|Body And Neck:|
Perhaps Samick isn’t the first name that springs to mind when thinking of a good acoustic guitar in the sub-$300 market. However, the massive Korean company produce hundreds of thousands of guitars every year for a wide range of brands, so have plenty of experience in producing something players want to play. Their collaboration with veteran American luthier Greg Bennett has produced this very intriguing GD100S dreadnought acoustic – which we think is well worth a look…
As the brand themselves state, economical guitars shouldn’t need to look cheap. They have carried that sentiment into the design of the GD100S, which is a great-looking dreadnought. While it comes in a vintage sunburst finish, we prefer the natural version which shows off the light, tight grain of the solid Sitka spruce top. This spruce top features the somewhat dramatically named Thunderflex scalloped bracing, which essentially allows the top to flex and ‘breathe’ – more on this later.
The spruce is nicely contrasted with the dark laminate nato mahogany on the back and sides, while the high-gloss finish, abalone rosette, and multi-ply binding provides an elegant touch and some added durability. There’s a nato mahogany neck, which sports a 20-fret rosewood fretboard – quite sleek in its playability, while the craftsmanship (even though it is mass-produced) is still very impressive for affordable price tag.

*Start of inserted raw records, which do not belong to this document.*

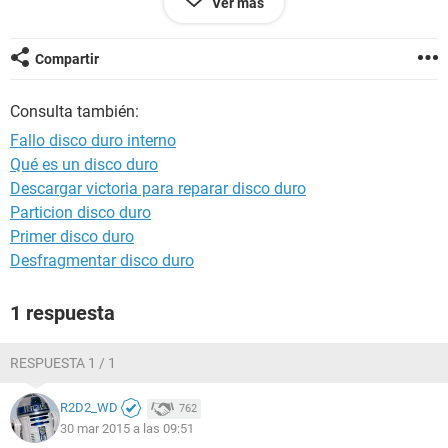
Ver más
todos bien, le llega bien la corriente pero en la BIOS ni si
quiera aparece, necesito que me echéis un cable , muchas
gracias de antemano :)
Compartir
Consulta también:
Fallo disco duro interno
Qué es un disco duro
Descargar victoria para reparar disco duro
Particion disco duro
Primer disco duro
Desfragmentar disco duro
1 respuesta
RESPUESTA 1 / 1
R2D2_WD
762
30 mar 2015 a las 09:51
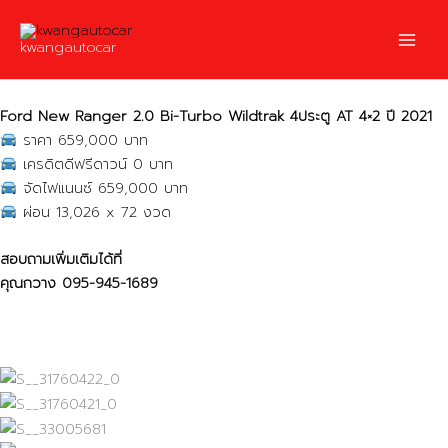
Skip
to
kwangautocar
content
Ford New Ranger 2.0 Bi-Turbo Wildtrak 4ประตู AT 4×2 ปี 2021
ราคา 659,000 บาท
เครดิตดีฟรีดาวน์ 0 บาท
จัดไฟแนนซ์ 659,000 บาท
ผ่อน 13,026 x 72 งวด
สอบถามเพิ่มเติมได้ที่
คุณกวาง
095-945-1689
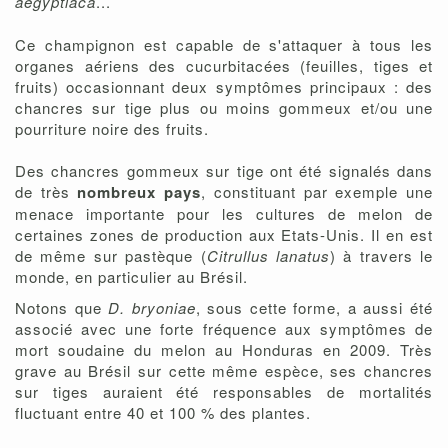
aegyptiaca
...
Ce champignon est capable de s'attaquer à tous les
organes aériens des cucurbitacées (feuilles, tiges et
fruits) occasionnant deux symptômes principaux : des
chancres sur tige plus ou moins gommeux et/ou une
pourriture noire des fruits.
Des chancres gommeux sur tige ont été signalés dans
de très
nombreux pays
, constituant par exemple une
menace importante pour les cultures de melon de
certaines zones de production aux Etats-Unis. Il en est
de même sur pastèque (
Citrullus lanatus
) à travers le
monde, en particulier au Brésil.
Notons que
D. bryoniae
, sous cette forme, a aussi été
associé avec une forte fréquence aux symptômes de
mort soudaine du melon au Honduras en 2009. Très
grave au Brésil sur cette même espèce, ses chancres
sur tiges auraient été responsables de mortalités
fluctuant entre 40 et 100 % des plantes.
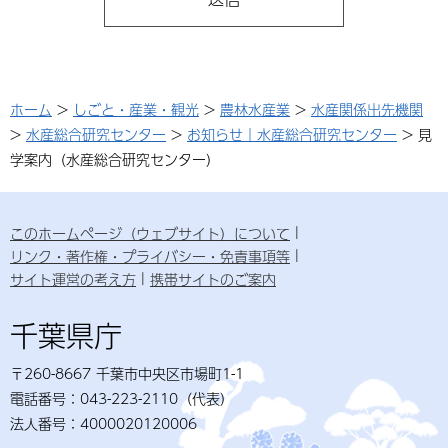
ホーム
>
しごと・産業・観光
>
農林水産業
>
水産関係出先機関
>
水産総合研究センター
>
お知らせ｜水産総合研究センター
> 見
学案内（水産総合研究センター）
このホームページ（ウェブサイト）について
リンク・著作権・プライバシー・免責事項等
サイト運営の考え方
携帯サイトのご案内
千葉県庁
〒260-8667 千葉市中央区市場町1-1
電話番号：043-223-2110（代表）
法人番号：4000020120006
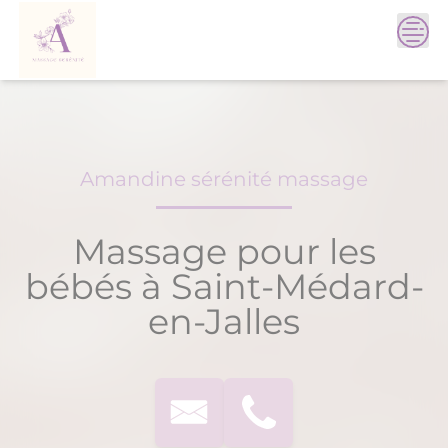
Skip
to
content
Amandine sérénité massage
Massage pour les
bébés à Saint-Médard-
en-Jalles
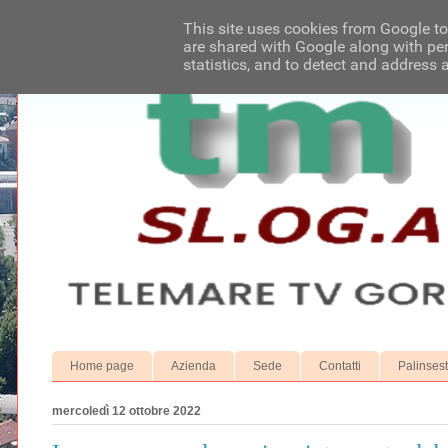
This site uses cookies from Google to 
are shared with Google along with per
statistics, and to detect and address 
Home page
Azienda
Sede
Contatti
Palinses
mercoledì 12 ottobre 2022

There are no electronics on the GD100S, but it still features some upgraded hardware that increases the consistent feel of this sleek acoustic. On the slightly oddly-shaped headstock you’ll find some robust sealed die-cast tuners, while at the other end is a rosewood bridge with rounded edges, which both looks slightly different and helps protect the finish from cracking.

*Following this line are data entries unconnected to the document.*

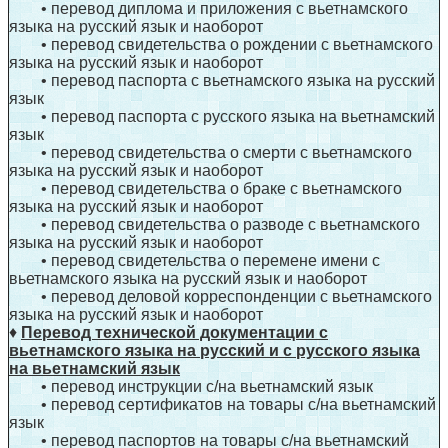
• перевод диплома и приложения с вьетнамского
языка на русский язык и наоборот
• перевод свидетельства о рождении с вьетнамского
языка на русский язык и наоборот
• перевод паспорта с вьетнамского языка на русский
язык
• перевод паспорта с русского языка на вьетнамский
язык
• перевод свидетельства о смерти с вьетнамского
языка на русский язык и наоборот
• перевод свидетельства о браке с вьетнамского
языка на русский язык и наоборот
• перевод свидетельства о разводе с вьетнамского
языка на русский язык и наоборот
• перевод свидетельства о перемене имени с
вьетнамского языка на русский язык и наоборот
• перевод деловой корреспонденции с вьетнамского
языка на русский язык и наоборот
♦
Перевод технической документации с
вьетнамского языка на русский и с русского языка
на вьетнамский язык
• перевод инструкции с/на вьетнамский язык
• перевод сертификатов на товары с/на вьетнамский
язык
• перевод паспортов на товары с/на вьетнамский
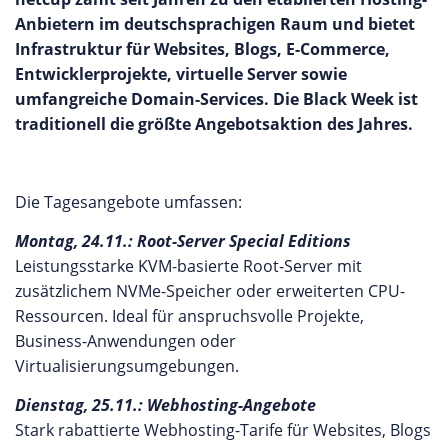
Anbietern im deutschsprachigen Raum und bietet
Infrastruktur für Websites, Blogs, E-Commerce,
Entwicklerprojekte, virtuelle Server sowie
umfangreiche Domain-Services. Die Black Week ist
traditionell die größte Angebotsaktion des Jahres.
Die Tagesangebote umfassen:
Montag, 24.11.: Root-Server Special Editions
Leistungsstarke KVM-basierte Root-Server mit
zusätzlichem NVMe-Speicher oder erweiterten CPU-
Ressourcen. Ideal für anspruchsvolle Projekte,
Business-Anwendungen oder
Virtualisierungsumgebungen.
Dienstag, 25.11.: Webhosting-Angebote
Stark rabattierte Webhosting-Tarife für Websites, Blogs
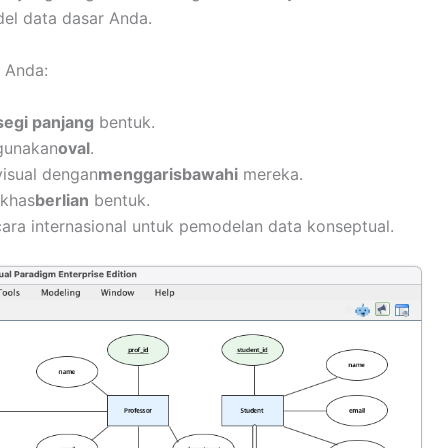
el data dasar Anda.
n Anda:
segi panjang
bentuk.
ggunakan
oval
.
visual dengan
menggarisbawahi
mereka.
 khas
berlian
bentuk.
cara internasional untuk pemodelan data konseptual.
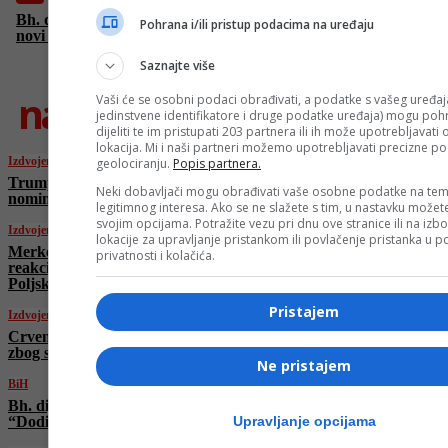
Bh. dijaspora “popalila alarme” u Ottawi: “Dodik gura BiH u
Pohrana i/ili pristup podacima na uređaju
novi sukob”
Saznajte više
najnovije
Vaši će se osobni podaci obrađivati, a podatke s vašeg uređaja
jedinstvene identifikatore i druge podatke uređaja) mogu pohra
dijeliti te im pristupati 203 partnera ili ih može upotrebljavati
lokacija. Mi i naši partneri možemo upotrebljavati precizne p
Izdvojeno
geolociranju.
Popis partnera.
Trump zahvalio porodicama talaca jer su ga
Neki dobavljači mogu obrađivati vaše osobne podatke na tem
nominovali za Nobelovu nagradu za mir
legitimnog interesa. Ako se ne slažete s tim, u nastavku možete
svojim opcijama. Potražite vezu pri dnu ove stranice ili na izb
Izdvojeno
lokacije za upravljanje pristankom ili povlačenje pristanka u
Merkel u političkoj mirovini ali i dalje izaziva
privatnosti i kolačića.
reakcije: Rusija stala uz njene optužbe
Poljskoj i Baltiku
Pristajem
Izdvojeno
Crvena jabuka odgađa koncert u Sarajevu
zbog smrti Halida Bešlića
Ne pristajem
BiH
Bh. dijaspora “popalila alarme” u Ottawi:
Upravljanje opcijama
“Dodik gura BiH u novi sukob”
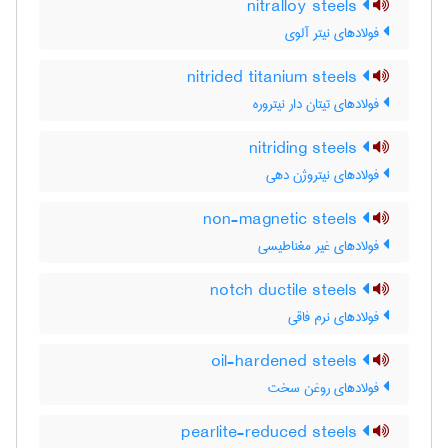
nitralloy steels
فولادهای نیتر آلوی
nitrided titanium steels
فولادهای تیتان دار نیتروره
nitriding steels
فولادهای نیتروژن دهی
non-magnetic steels
فولادهای غیر مغناطیسی
notch ductile steels
فولادهای نرم فاقی
oil-hardened steels
فولادهای روغن سخت
pearlite-reduced steels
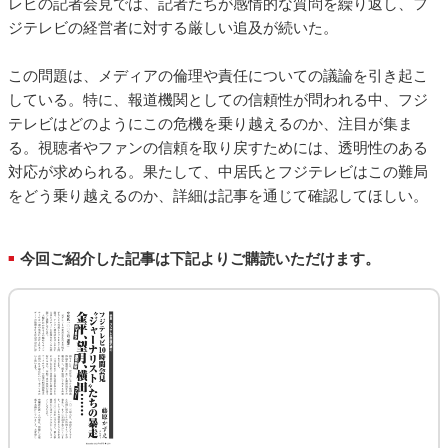
レビの記者会見では、記者たちが感情的な質問を繰り返し、フ
ジテレビの経営者に対する厳しい追及が続いた。
この問題は、メディアの倫理や責任についての議論を引き起こ
している。特に、報道機関としての信頼性が問われる中、フジ
テレビはどのようにこの危機を乗り越えるのか、注目が集ま
る。視聴者やファンの信頼を取り戻すためには、透明性のある
対応が求められる。果たして、中居氏とフジテレビはこの難局
をどう乗り越えるのか、詳細は記事を通じて確認してほしい。
今回ご紹介した記事は下記よりご購読いただけます。
■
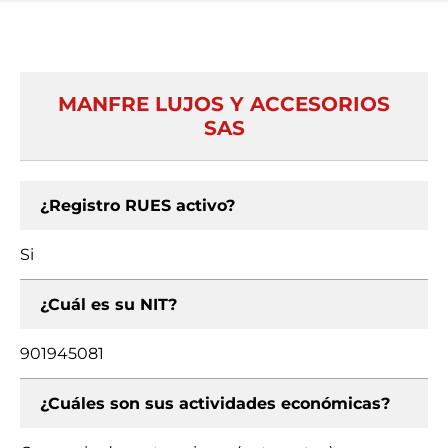
MANFRE LUJOS Y ACCESORIOS
SAS
¿Registro RUES activo?
Si
¿Cuál es su NIT?
901945081
¿Cuáles son sus actividades económicas?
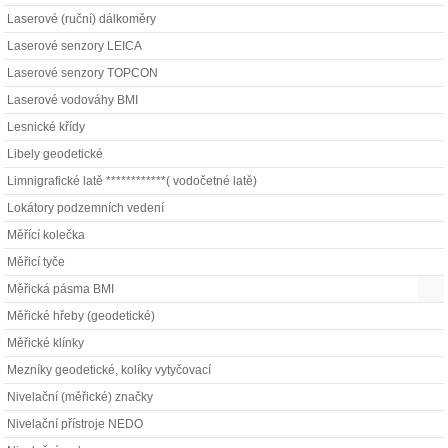
Laserové (ruční) dálkoměry
Laserové senzory LEICA
Laserové senzory TOPCON
Laserové vodováhy BMI
Lesnické křídy
Libely geodetické
Limnigrafické latě ************( vodočetné latě)
Lokátory podzemních vedení
Měřící kolečka
Měřicí tyče
Měřická pásma BMI
Měřické hřeby (geodetické)
Měřické klínky
Mezníky geodetické, kolíky vytyčovací
Nivelační (měřické) značky
Nivelační přístroje NEDO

Even though it looks lovely, the highlight is actually the sound of this instrument. It’s big, full and robust thanks to the materials and build. The spruce and mahogany deliver a tight, balanced tone that has ample warmth, which will develop as the guitar gets older due to the solid wood. The scalloped bracing delivers on its promise of boosting the resonance, and – combined with the large dreadnought body – the GD100S offers huge projection.
When strumming or plucking the GD100S, you may forget it’s a sub-$300 instrument. It looks, feels and sounds like something in a much higher price category. You aren’t given a big name on the headstock, but this guitar speaks volumes in its quality and, as such, is well worth considering for beginners and more experienced guitarists alike.